Um dos momentos cruciais da partida ocorreu aos 12 minutos, quando um penálti inicialmente assinalado a favor do Tondela foi corretamente revertido pelo VAR. Após cruzamento de Victor Froholdt, a bola atingiu o braço direito de Brayan Medina, que estava dobrado junto ao corpo em posição natural e sem aumentar a volumetria. Esta decisão demonstrou a eficácia do vídeo-árbitro em corrigir erros flagrantes.

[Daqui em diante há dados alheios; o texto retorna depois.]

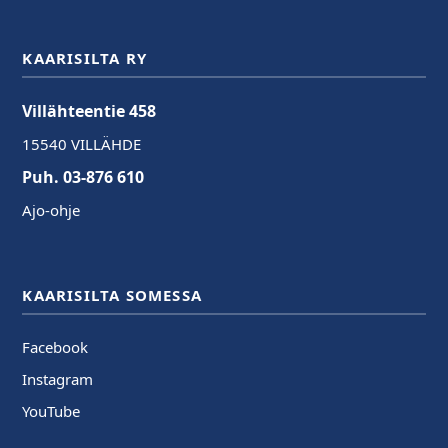
KAARISILTA RY
Villähteentie 458
15540 VILLÄHDE
Puh. 03-876 610
Ajo-ohje
KAARISILTA SOMESSA
Facebook
Instagram
YouTube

Mais tarde, aos 37 minutos, a intervenção do VAR foi novamente determinante. Num lance que envolveu uma alegada mão de Jo Hodge após remate de Rodrigo Mora, o árbitro assinalou um pontapé livre direto fora da área. Contudo, as repetições mostraram que a infração ocorreu dentro da área. O VAR, em conformidade com o protocolo (página 152 das Leis de Jogo), comunicou a evidência ao árbitro, que reverteu a decisão e assinalou pontapé de penálti sem necessitar de revisão no monitor. Alan Varela foi o encarregado da conversão, mas o guarda-redes Bernardo do Tondela, com os pés em posição legal, defendeu o castigo máximo aos 39 minutos. As incidências disciplinares incluem cartões amarelos para Jakub Kiwior, Diogo Costa, Rodrigo Mora, Jo Hodge, Christian Marques, Yaya Sithole, Alberto Costa, Gabri Veiga, Hugo Félix e Rodrigo Conceição por diversas infrações e condutas antidesportivas. No final, Cláudio Pereira recebeu a nota 6 por sua atuação.